■ WORK TO BE COMPLETED:
Leave the pictures out. Retype exactly the lines below from the one containing "Les champs obligatoires sont indiqués avec" through the one containing "A transição ocorre com segurança.", and no others.

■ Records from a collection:
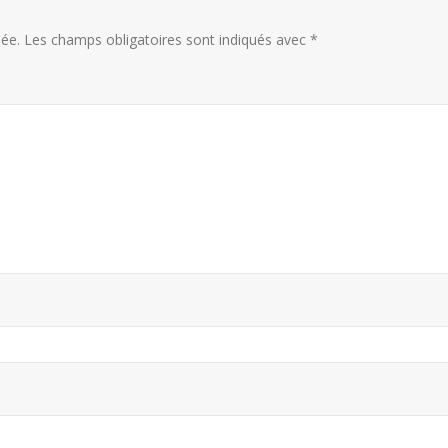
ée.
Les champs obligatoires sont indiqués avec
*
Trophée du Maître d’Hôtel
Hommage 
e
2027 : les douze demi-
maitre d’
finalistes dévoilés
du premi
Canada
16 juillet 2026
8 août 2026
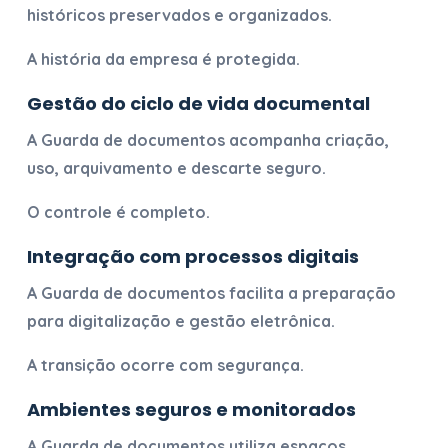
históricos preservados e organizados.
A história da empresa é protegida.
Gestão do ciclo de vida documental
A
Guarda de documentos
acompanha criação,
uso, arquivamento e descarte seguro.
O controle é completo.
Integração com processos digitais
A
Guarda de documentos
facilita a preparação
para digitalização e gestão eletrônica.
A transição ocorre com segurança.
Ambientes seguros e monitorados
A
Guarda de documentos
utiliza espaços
--
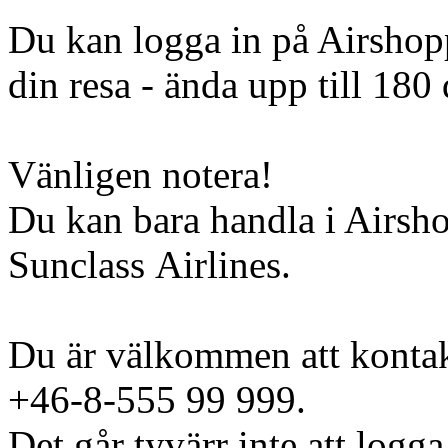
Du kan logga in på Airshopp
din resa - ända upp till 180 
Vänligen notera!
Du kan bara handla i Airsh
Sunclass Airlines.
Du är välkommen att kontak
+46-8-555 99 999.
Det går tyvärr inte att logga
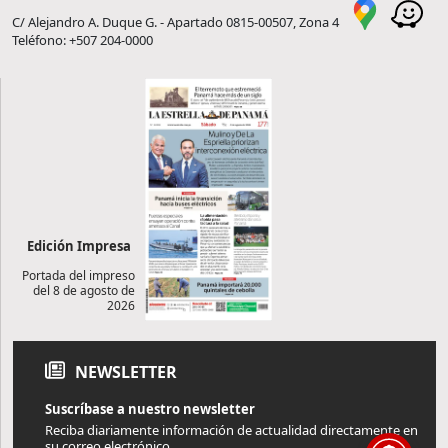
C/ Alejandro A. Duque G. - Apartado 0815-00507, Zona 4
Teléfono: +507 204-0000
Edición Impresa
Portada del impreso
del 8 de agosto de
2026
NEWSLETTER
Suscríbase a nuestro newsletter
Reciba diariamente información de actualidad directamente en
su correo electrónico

■ ANSWER FOR THE TASK:
Les champs obligatoires sont indiqués avec
*
Trophée du Maître d’Hôtel
Hommage 
e
2027 : les douze demi-
maitre d’
finalistes dévoilés
du premi
Canada
16 juillet 2026
8 août 2026
históricos preservados e organizados.
A história da empresa é protegida.
Gestão do ciclo de vida documental
A
Guarda de documentos
acompanha criação,
uso, arquivamento e descarte seguro.
O controle é completo.
Integração com processos digitais
A
Guarda de documentos
facilita a preparação
para digitalização e gestão eletrônica.
A transição ocorre com segurança.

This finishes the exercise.